● BRIEF
Leaving the pictures aside, return the listing exactly as it appears.

● EXERCISE DATA
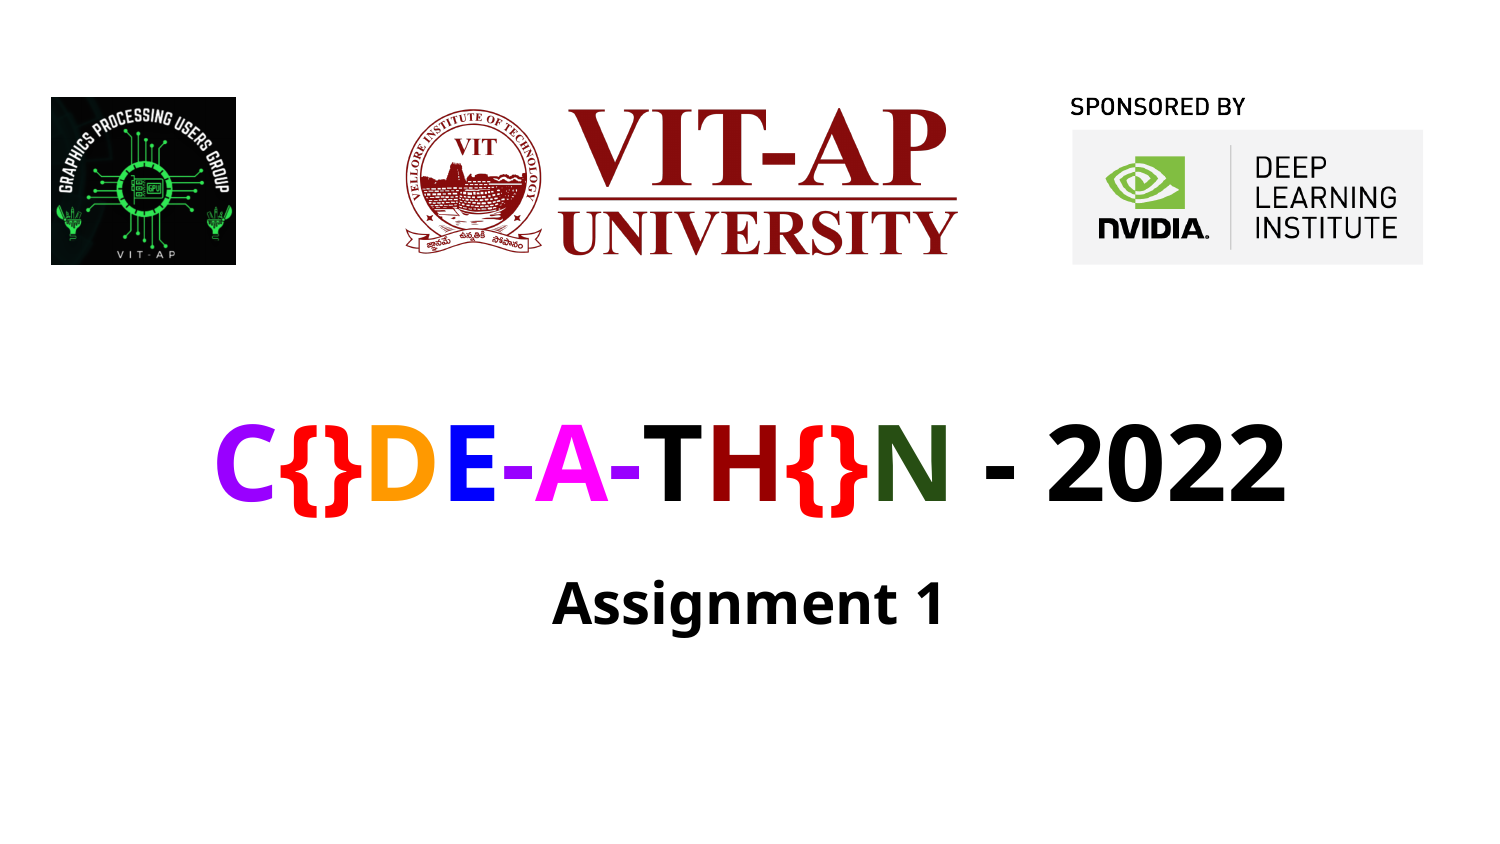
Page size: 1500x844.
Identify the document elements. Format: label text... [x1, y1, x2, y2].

subtitle Assignment 1 [51, 547, 1449, 678]
picture [1046, 71, 1450, 291]
picture [393, 92, 966, 270]
title C{}DE-A-TH{}N - 2022 [51, 370, 1449, 547]
picture [50, 97, 236, 265]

● RESPONSE TO THIS EXERCISE
Page size: 1500x844.
Identify the document elements. Format: label text... [x1, y1, x2, y2].

subtitle Assignment 1 [51, 547, 1449, 678]
picture [1046, 71, 1450, 291]
picture [393, 92, 966, 270]
title C{}DE-A-TH{}N - 2022 [51, 370, 1449, 547]
picture [50, 97, 236, 265]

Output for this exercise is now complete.